EXERCISE AIM> Retype the data exactly, skipping any picture in it.

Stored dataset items
+===+

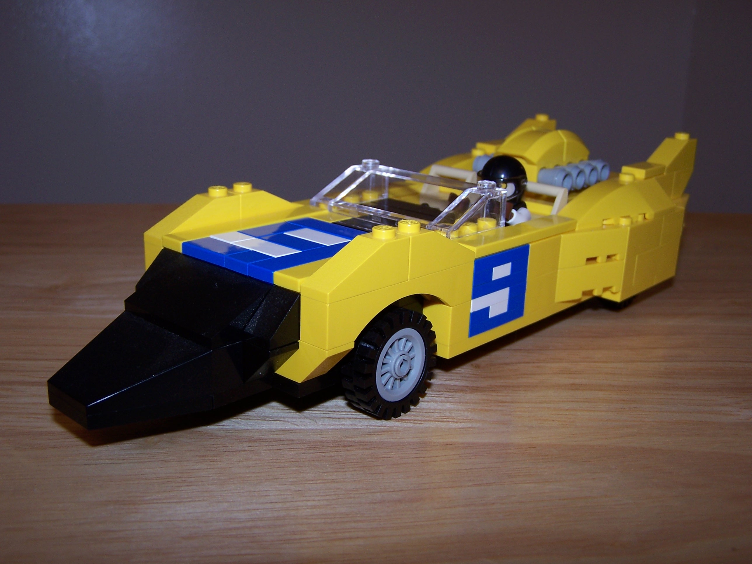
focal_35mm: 38
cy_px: 282
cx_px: 376
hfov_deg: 49.0
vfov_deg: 37.7
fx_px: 826
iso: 80
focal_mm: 6.3
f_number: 2.8
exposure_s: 1/60
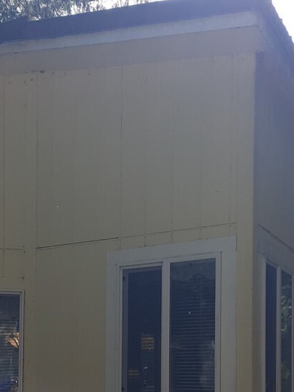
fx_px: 612
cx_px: 94
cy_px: 374
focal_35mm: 54
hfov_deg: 26.8
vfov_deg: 33.1
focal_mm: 4.6
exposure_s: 1/210
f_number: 2
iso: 32
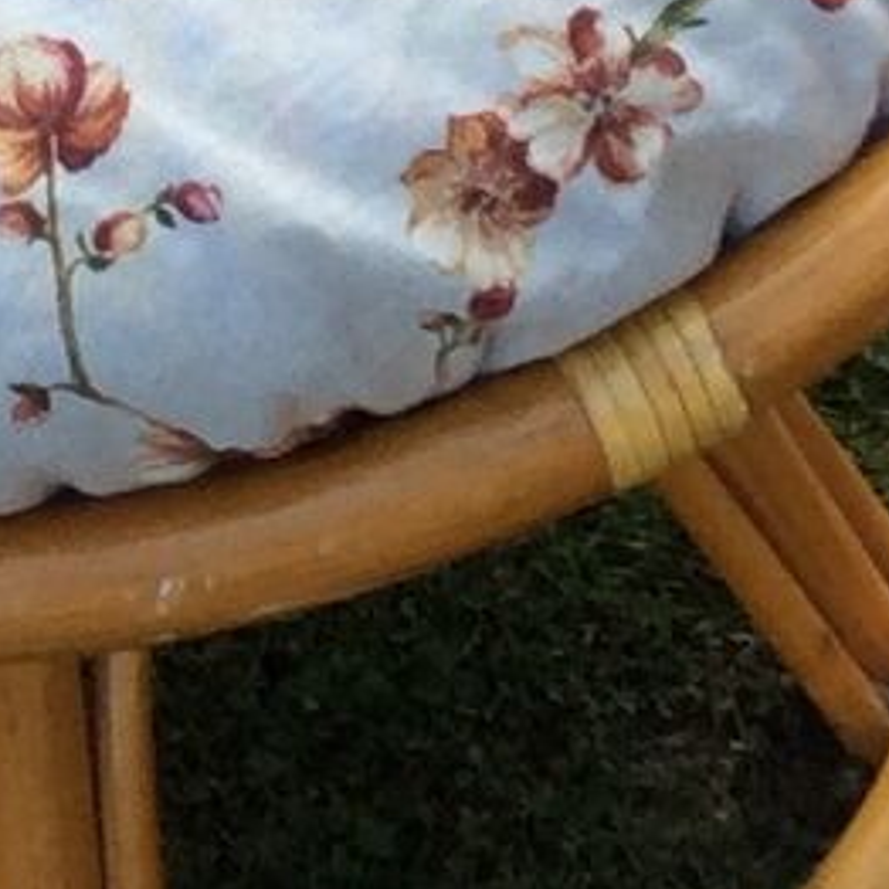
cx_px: -61
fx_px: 6276
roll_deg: +1.3
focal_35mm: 216
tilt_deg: -44.3
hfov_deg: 8.1
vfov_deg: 7.6
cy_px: -1099
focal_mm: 3.3
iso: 32
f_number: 2.4
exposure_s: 1/175
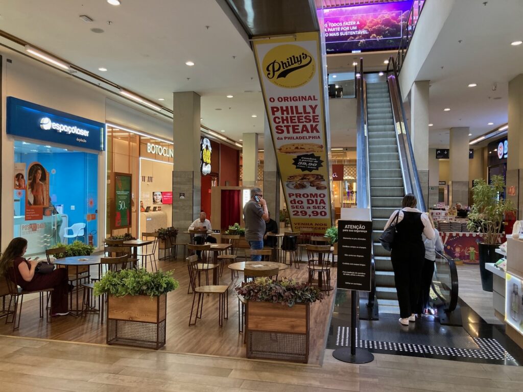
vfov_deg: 49.7
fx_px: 423
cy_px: 196
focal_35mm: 28
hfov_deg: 63.4
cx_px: 262
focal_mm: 3.99
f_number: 1.8
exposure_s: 1/60
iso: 250
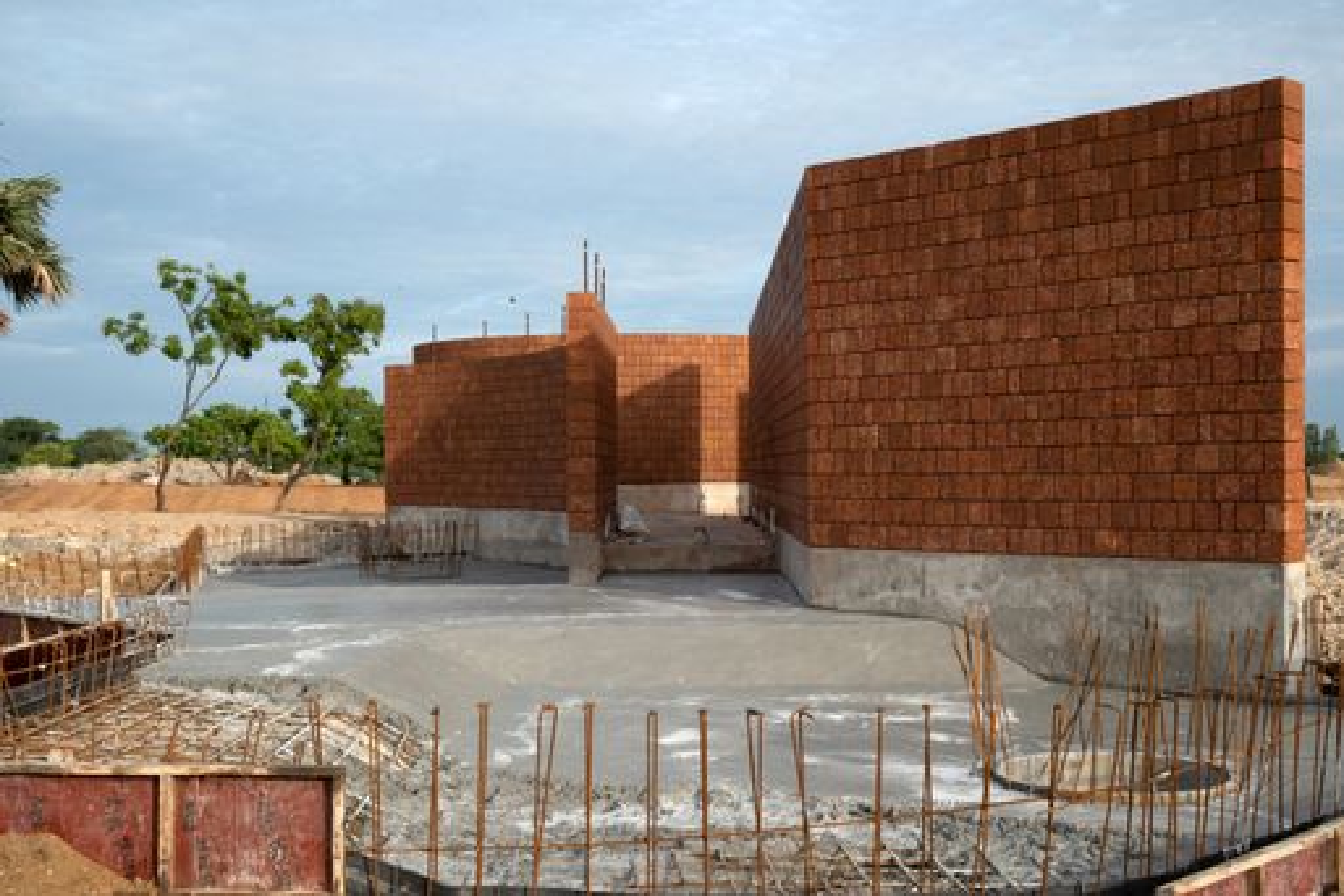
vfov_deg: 31.9
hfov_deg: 46.4
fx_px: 1568
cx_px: 672
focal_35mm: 42
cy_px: 448
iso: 125
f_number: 8
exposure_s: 1/60
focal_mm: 27.7
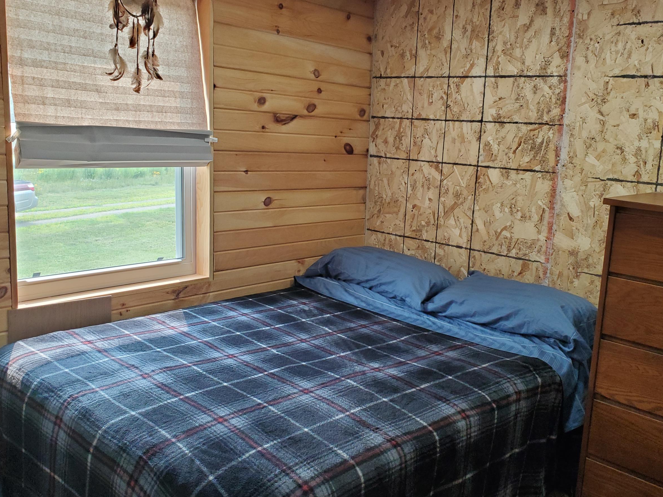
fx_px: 632
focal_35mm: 33
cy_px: 239
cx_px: 373
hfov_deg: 55.2
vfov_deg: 42.9
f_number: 2.4
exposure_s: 1/120
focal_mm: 4.3
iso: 250
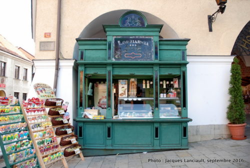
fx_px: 188
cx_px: 125
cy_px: 84
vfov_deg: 48.1
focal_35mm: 27
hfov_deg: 67.3
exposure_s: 1/100
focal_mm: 18
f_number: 5
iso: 200
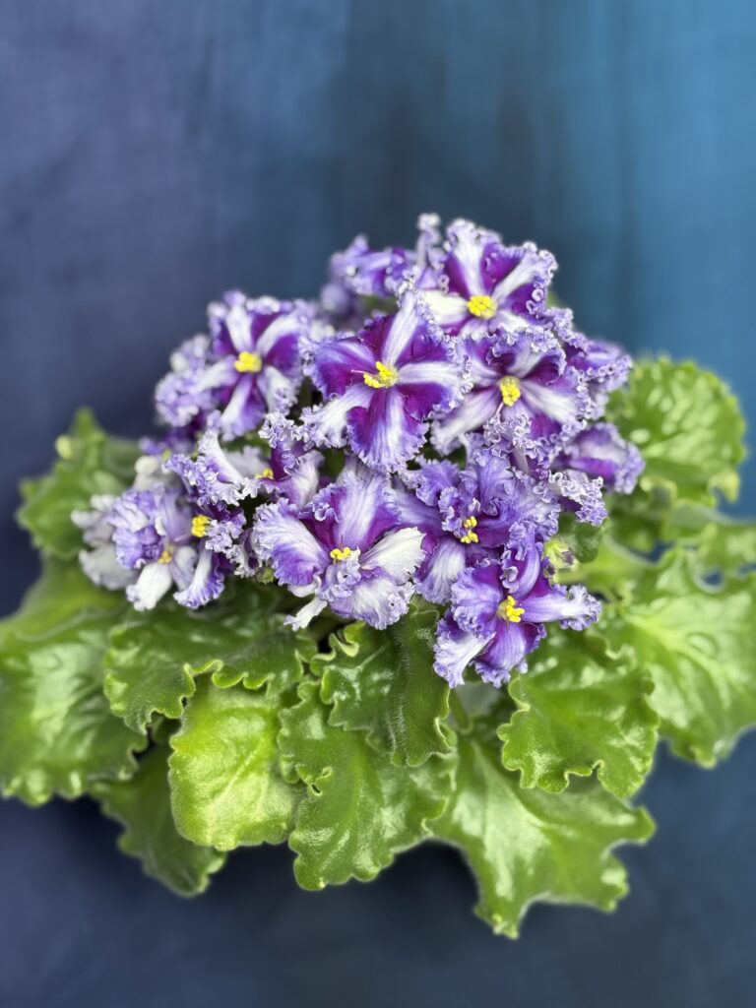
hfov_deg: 28.0
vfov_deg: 36.8
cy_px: 504
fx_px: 1514
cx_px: 378
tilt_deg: -45.5
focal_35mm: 52
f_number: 1.6
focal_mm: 5.96
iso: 160
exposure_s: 1/60
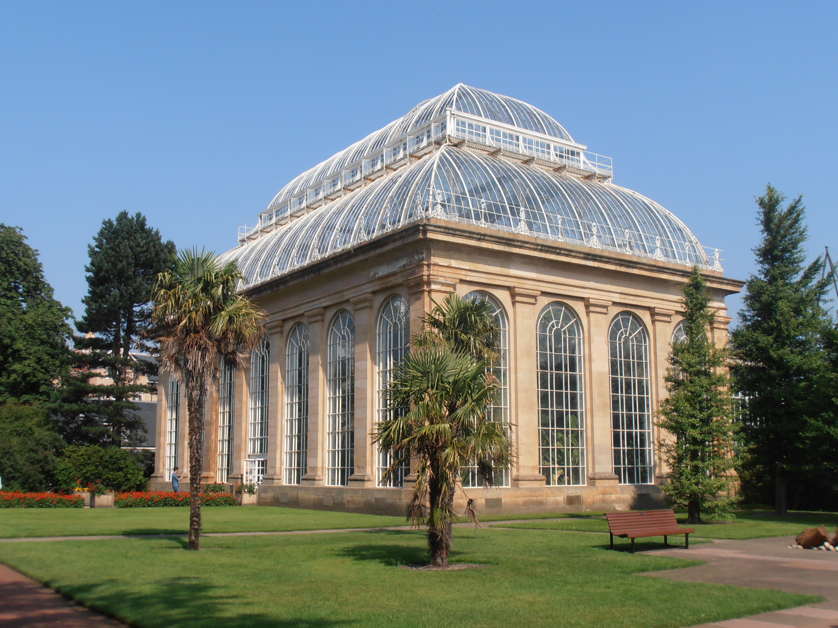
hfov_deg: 42.9
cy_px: 314
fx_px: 1065
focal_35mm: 44
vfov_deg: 32.9
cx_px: 419
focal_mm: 7.87
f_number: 11
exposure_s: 1/160
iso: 80
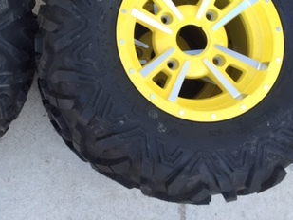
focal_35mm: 60
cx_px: 46
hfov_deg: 31.1
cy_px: 8
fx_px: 508
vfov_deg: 23.5
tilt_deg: -76.6
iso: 50
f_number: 2.2
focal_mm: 4.15
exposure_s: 1/120
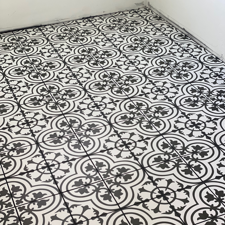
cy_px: 139
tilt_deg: -36.2
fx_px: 456
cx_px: 113
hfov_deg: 27.7
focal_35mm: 62
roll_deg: +1.3
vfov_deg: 27.6
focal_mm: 6
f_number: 2
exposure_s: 1/122
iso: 125
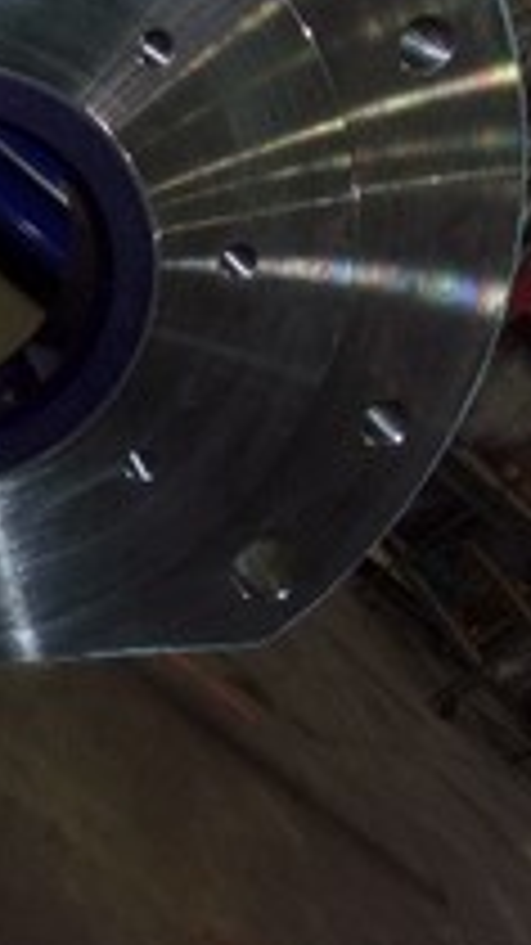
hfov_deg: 19.4
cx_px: -207
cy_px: 320
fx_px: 1403
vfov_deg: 36.9
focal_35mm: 56
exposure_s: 1/34
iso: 200
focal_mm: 4.9
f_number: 3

+===+

SOLVED EXERCISE>
focal_35mm: 38
cy_px: 282
cx_px: 376
hfov_deg: 49.0
vfov_deg: 37.7
fx_px: 826
iso: 80
focal_mm: 6.3
f_number: 2.8
exposure_s: 1/60
fx_px: 612
cx_px: 94
cy_px: 374
focal_35mm: 54
hfov_deg: 26.8
vfov_deg: 33.1
focal_mm: 4.6
exposure_s: 1/210
f_number: 2
iso: 32
cx_px: -61
fx_px: 6276
roll_deg: +1.3
focal_35mm: 216
tilt_deg: -44.3
hfov_deg: 8.1
vfov_deg: 7.6
cy_px: -1099
focal_mm: 3.3
iso: 32
f_number: 2.4
exposure_s: 1/175
vfov_deg: 49.7
fx_px: 423
cy_px: 196
focal_35mm: 28
hfov_deg: 63.4
cx_px: 262
focal_mm: 3.99
f_number: 1.8
exposure_s: 1/60
iso: 250
vfov_deg: 31.9
hfov_deg: 46.4
fx_px: 1568
cx_px: 672
focal_35mm: 42
cy_px: 448
iso: 125
f_number: 8
exposure_s: 1/60
focal_mm: 27.7
fx_px: 632
focal_35mm: 33
cy_px: 239
cx_px: 373
hfov_deg: 55.2
vfov_deg: 42.9
f_number: 2.4
exposure_s: 1/120
focal_mm: 4.3
iso: 250
fx_px: 188
cx_px: 125
cy_px: 84
vfov_deg: 48.1
focal_35mm: 27
hfov_deg: 67.3
exposure_s: 1/100
focal_mm: 18
f_number: 5
iso: 200
hfov_deg: 28.0
vfov_deg: 36.8
cy_px: 504
fx_px: 1514
cx_px: 378
tilt_deg: -45.5
focal_35mm: 52
f_number: 1.6
focal_mm: 5.96
iso: 160
exposure_s: 1/60
hfov_deg: 42.9
cy_px: 314
fx_px: 1065
focal_35mm: 44
vfov_deg: 32.9
cx_px: 419
focal_mm: 7.87
f_number: 11
exposure_s: 1/160
iso: 80
focal_35mm: 60
cx_px: 46
hfov_deg: 31.1
cy_px: 8
fx_px: 508
vfov_deg: 23.5
tilt_deg: -76.6
iso: 50
f_number: 2.2
focal_mm: 4.15
exposure_s: 1/120
cy_px: 139
tilt_deg: -36.2
fx_px: 456
cx_px: 113
hfov_deg: 27.7
focal_35mm: 62
roll_deg: +1.3
vfov_deg: 27.6
focal_mm: 6
f_number: 2
exposure_s: 1/122
iso: 125
hfov_deg: 19.4
cx_px: -207
cy_px: 320
fx_px: 1403
vfov_deg: 36.9
focal_35mm: 56
exposure_s: 1/34
iso: 200
focal_mm: 4.9
f_number: 3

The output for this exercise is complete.